### Import the necessary libraries

In [None]:
from pyspark.sql import SparkSession
from pyspark.ml.classification import RandomForestClassifier
from pyspark.ml.evaluation import MulticlassClassificationEvaluator
from pyspark.ml.feature import StringIndexer,VectorAssembler
from pyspark.ml.pipeline import Pipeline

### Instantiate Spark session

In [None]:
spark = SparkSession.builder.appName('project_tree').getOrCreate()

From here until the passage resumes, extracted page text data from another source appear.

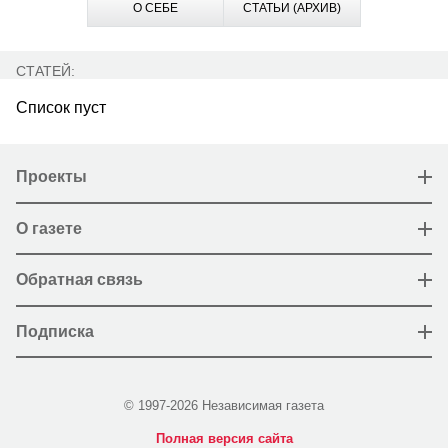
О СЕБЕ
СТАТЬИ (АРХИВ)
СТАТЕЙ:
Список пуст
Проекты
О газете
Обратная связь
Подписка
© 1997-2026 Независимая газета
Полная версия сайта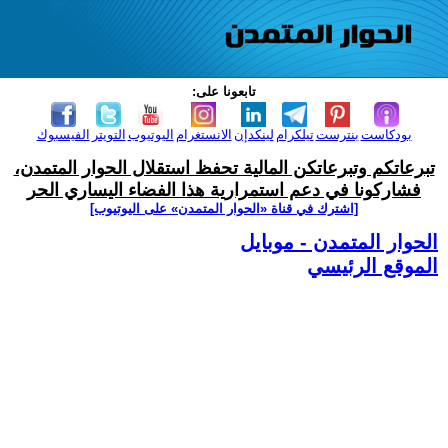
تابعونا على:
بودكاست
بنترست
تيلكرام
لينكدإن
الانستغرام
اليوتيوب
التويتر
الفيسبوك
تبرعاتكم وتبرعاتكن المالية تحفظ استقلال الحوار المتمدن،
فشاركونا في دعم استمرارية هذا الفضاء اليساري الحر
[اشترك في قناة ‫«الحوار المتمدن» على اليوتيوب]
الحوار المتمدن - موبايل
الموقع الرئيسي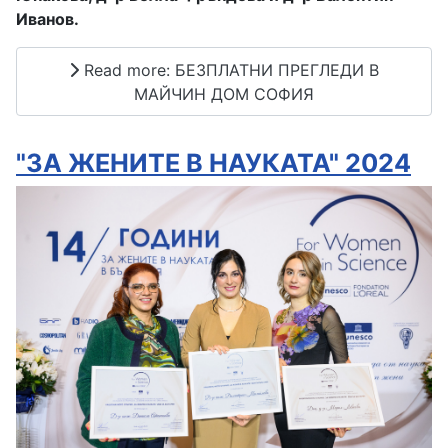
Иванов.
Read more: БЕЗПЛАТНИ ПРЕГЛЕДИ В
МАЙЧИН ДОМ СОФИЯ
"ЗА ЖЕНИТЕ В НАУКАТА" 2024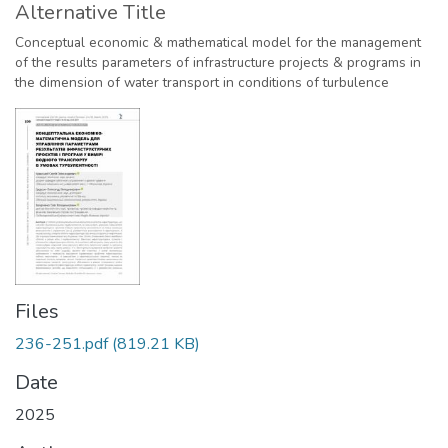
Alternative Title
Conceptual economic & mathematical model for the management
of the results parameters of infrastructure projects & programs in
the dimension of water transport in conditions of turbulence
Files
236-251.pdf
(819.21 KB)
Date
2025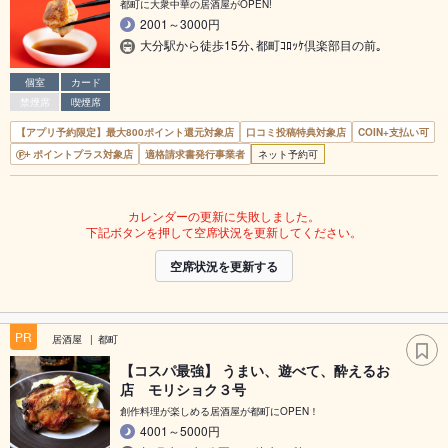
都町に大衆中華の居酒屋がOPEN!
2001～3000円
大分駅から徒歩15分､都町ｺﾛｯｹ倶楽部目の前｡
個室
カード
禁煙席
喫煙席
【アプリ予約限定】最大800ポイント還元対象店
口コミ投稿特典対象店
COIN+支払い可
ポイントプラス対象店
適格請求書発行事業者
ネット予約可
カレンダーの更新に失敗しました。
下記ボタンを押して空席状況を更新してください。
空席状況を更新する
PR
居酒屋
都町
【コスパ最強】 うまい、遊べて、酔えるお
店 モリショク３号
創作料理が楽しめる居酒屋が都町にOPEN！
4001～5000円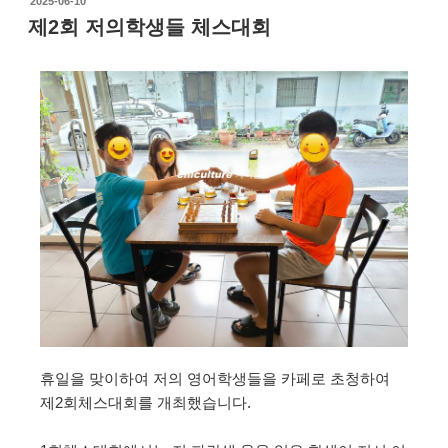
2025-06-10
제2회 저의학생들 체스대회
휴일을 맞이하여 저의 영어학생들을 카페로 초청하여
제2회체스대회를 개최했습니다.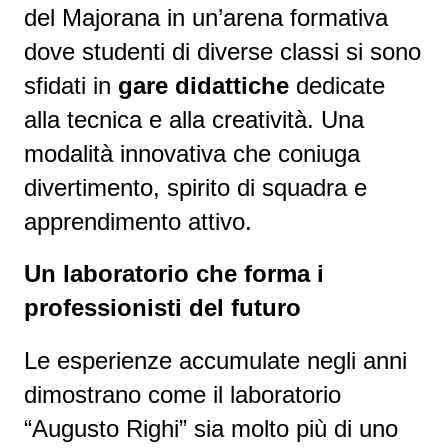
del Majorana in un’arena formativa
dove studenti di diverse classi si sono
sfidati in
gare didattiche
dedicate
alla tecnica e alla creatività. Una
modalità innovativa che coniuga
divertimento, spirito di squadra e
apprendimento attivo.
Un laboratorio che forma i
professionisti del futuro
Le esperienze accumulate negli anni
dimostrano come il laboratorio
“Augusto Righi” sia molto più di uno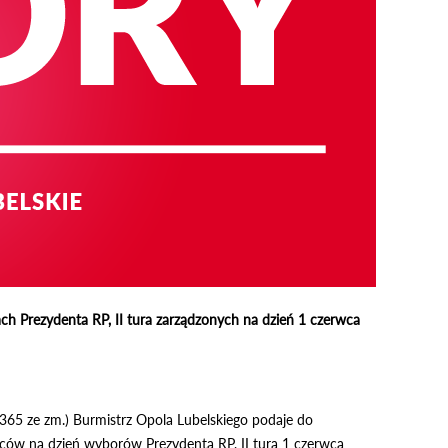
ch Prezydenta RP,
II tura zarządzonych na dzień 1 czerwca
. 365 ze zm.) Burmistrz Opola Lubelskiego podaje do
ców na dzień wyborów Prezydenta RP, II tura 1 czerwca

### Import csv as a dataframe and analyze data

In [None]:
data = spark.read.csv('dog_food.csv',inferSchema = True,header= True)

In [None]:
data.show(2)

In [None]:
data.printSchema()

In [None]:
data.describe().show()

### Transform data into the format understood by Spark and build a random forest classifier

In [None]:
rfc = RandomForestClassifier(featuresCol = 'features',labelCol = 'label',numTrees = 500)

In [None]:
assembler = VectorAssembler(inputCols=['A','B','C','D'],outputCol = 'features')

In [None]:
df = assembler.transform(data).withColumnRenamed('Spoiled','label')
train,test = df.randomSplit([0.7,0.3])

In [None]:
model = rfc.fit(train)

In [None]:
pred = model.transform(test)

In [None]:
acc = MulticlassClassificationEvaluator(metricName = 'accuracy').evaluate(pred)

In [None]:
acc

### Using the 'featureImportances' method of the classifier, build the distribution of the features A, B, C, and D in terms of their effects on the output (label)

In [None]:
print(model.featureImportances.__doc__)

In [None]:
from matplotlib import pyplot as plt

In [None]:
plt.plot(model.featureImportances)

### For the sake of comparison (with the initial random forest model), build and assess simple decision tree models for four different tree depth hyperparameters. Perform 5-fold cross-validation for the assessment of their respective accuracies. 

In [None]:
from pyspark.ml.tuning import CrossValidator,ParamGridBuilder

In [None]:
from pyspark.ml.classification import DecisionTreeClassifier

In [None]:
dtc = DecisionTreeClassifier()

In [None]:
paramgrid = ParamGridBuilder().addGrid(dtc.maxDepth,[1,3,5,7]).build()

In [None]:
pipeline = Pipeline(stages=[dtc])

In [None]:
crossval = CrossValidator(estimator=pipeline,
    estimatorParamMaps=paramgrid,
    evaluator=MulticlassClassificationEvaluator(metricName = 'accuracy'),
    numFolds=5)

In [None]:
model = crossval.fit(df)

In [None]:
# Accuracy of the decision tree classifier with the depth parameter = [1,3,5,7], respectively.
model.avgMetrics

## Conclusions: 
 1. The chemical "C" is clearly the one causing the problem
 2. For the given data, a simple decision tree classifier with depth = 1 presents the most accurate algorithm. With that said, all of the models considered do not differ significantly in terms of accuracies, which lie in the range (0.96-0.99).